(What you need to do)
Word for word, copy all the data and drop the pictures.
== Information given
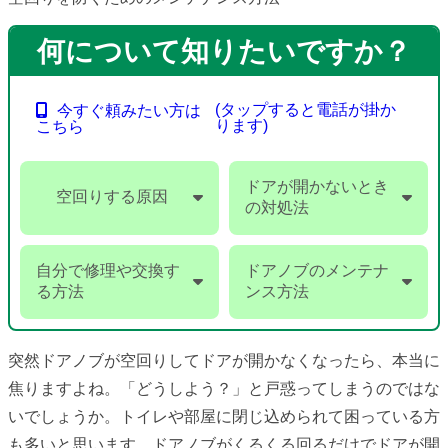
何について知りたいですか？
(タップすると電話が掛か
今すぐ頼みたい方は
ります)
こちら
ドアが開かないとき
空回りする原因
の対処法
自分で修理や交換す
ドアノブのメンテナ
る方法
ンス方法
突然ドアノブが空回りしてドアが開かなくなったら、本当に
焦りますよね。「どうしよう？」と戸惑ってしまうのではな
いでしょうか。トイレや部屋に閉じ込められて困っている方
も多いと思います。ドアノブがくるくる回るだけでドアが開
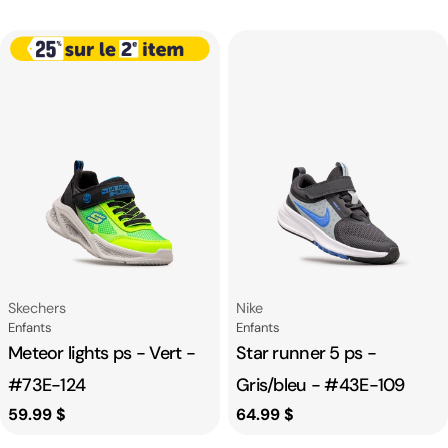
habituel
habituel
Fournisseur:
Fournisseur:
Skechers
Nike
Catégorie
Catégorie
Enfants
Enfants
Meteor lights ps - Vert -
Star runner 5 ps -
#73E-124
Gris/bleu - #43E-109
Prix
59.99 $
Prix
64.99 $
====
(Answer box)
何について知りたいですか？
(タップすると電話が掛か
今すぐ頼みたい方は
ります)
こちら
ドアが開かないとき
空回りする原因
の対処法
自分で修理や交換す
ドアノブのメンテナ
る方法
ンス方法
突然ドアノブが空回りしてドアが開かなくなったら、本当に
焦りますよね。「どうしよう？」と戸惑ってしまうのではな
いでしょうか。トイレや部屋に閉じ込められて困っている方
も多いと思います。ドアノブがくるくる回るだけでドアが開
habituel
habituel
Fournisseur:
Fournisseur:
Skechers
Nike
Catégorie
Catégorie
Enfants
Enfants
Meteor lights ps - Vert -
Star runner 5 ps -
#73E-124
Gris/bleu - #43E-109
Prix
59.99 $
Prix
64.99 $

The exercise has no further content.